3.0 KiB
django-mysqlfulltextsearch
django-mysqlfulltextsearch is a simple plug-in for Django that provides access to MySQL's FULLTEXT INDEX feature available in MySQL 5.0 and up.
Although Django supports the "search" lookup in QuerySet filters [http://docs.djangoproject.com/en/dev/ref/models/querysets/#search], the docs specify that you must create the fulltext index yourself. This variant, inspired by code from a blog entry by Andrew Durdin [http://www.mercurytide.co.uk/news/article/django-full-text-search/], includes a return value "relevance," which is the score MySQL awards to each row returned. This is a win for small sites that do not need a heavyweight search solution such as Lucene or Xapian. ("relevance" is supposed to be a configurable dynamic field name, but I haven't provided a reliable path to change it yet.)
Along with the updated API, this code provides for index discovery. If a table has exactly one fulltext index, you can create a SearchManager without declaring any fields at all, and it will auto-discover the index on its own. If you specify a tuple of search fields for which no corresponding index exists, the returned exception will include a list of valid indices.
Standard Usage:
Create the index.

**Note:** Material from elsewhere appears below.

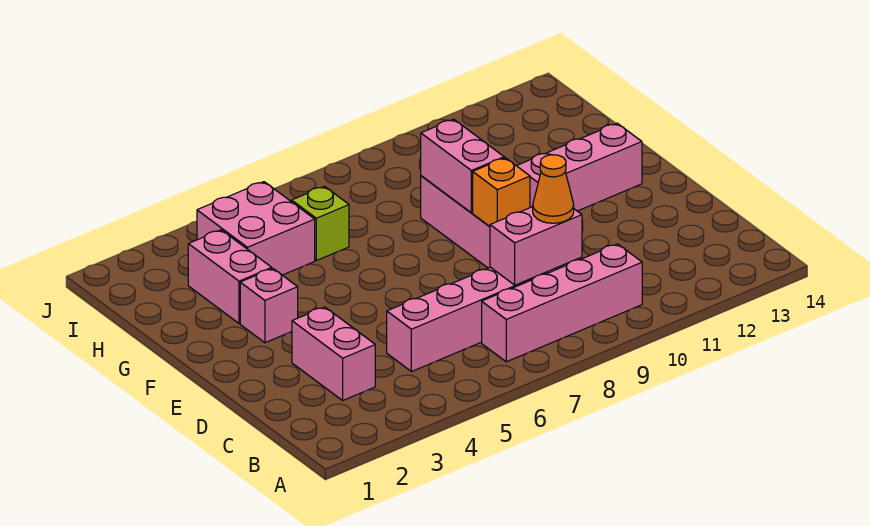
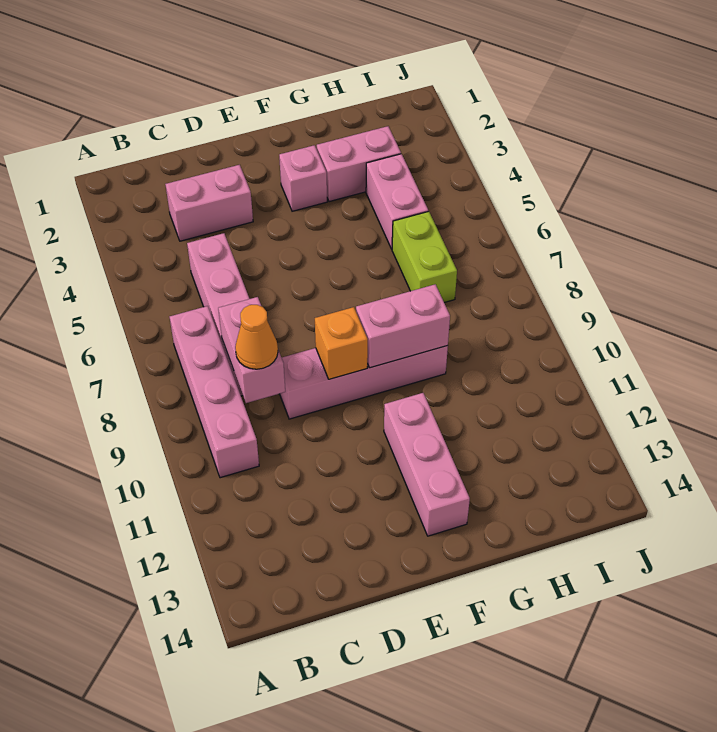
pink 2x2 brick [197,182,315,275] -> pink 1x2 brick [366,154,428,249]
lime 1x1 brick [292,186,349,261] -> lime 1x2 brick [392,211,457,303]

For the model "book" in the app "Books":
./manage dbshell
> CREATE FULLTEXT INDEX book_title on books_book (title, summary)
Or via South:
def forwards(self, orm):
db.execute('CREATE FULLTEXT INDEX book_text_index ON books_book (title, summary)')
Using the index:
from mysqlfulltextsearch import SearchManager
class Books:
...
objects = SearchManager()
books = Book.objects.search('The Metamorphosis', ('title', 'summary')).order_by('-relevance')
> books[0].title
"The Metamorphosis"
> books[0].author
"Franz Kafka"
> books[0].relevance
9.4
If there is only one index for the table, the fields do not need to be specified, the SearchQuerySet object can find it automatically:
from mysqlfulltextsearch import SearchManager
class Books:
...
objects = SearchManager()
books = Book.objects.search('The Metamorphosis').order_by('-relevance')
Tips:
Generating the index is a relatively heavyweight process. When you have a few thousand documents, it might be best to load them first, then generate the index afterward.
To Do:
-- Easy
Make the "relevance" dynamic field name configurable.
-- Moderate
Provide means for matching against BOOLEAN, NATURAL LANGUAGE, and QUERY EXPANSION modes. (Preliminary experiments with this revealed some... interesting... problems with parameter quotation.)
-- Difficult
Provide means for using a SearchManager to access indices on joined tables, for example:
Author.objects.search("The Metamorphosis", "book__title")
-- Insane
Provide for a way to have FULLTEXT search indices specified in a model's Meta class, and have syncdb or south pick up that information and do the right thing with it.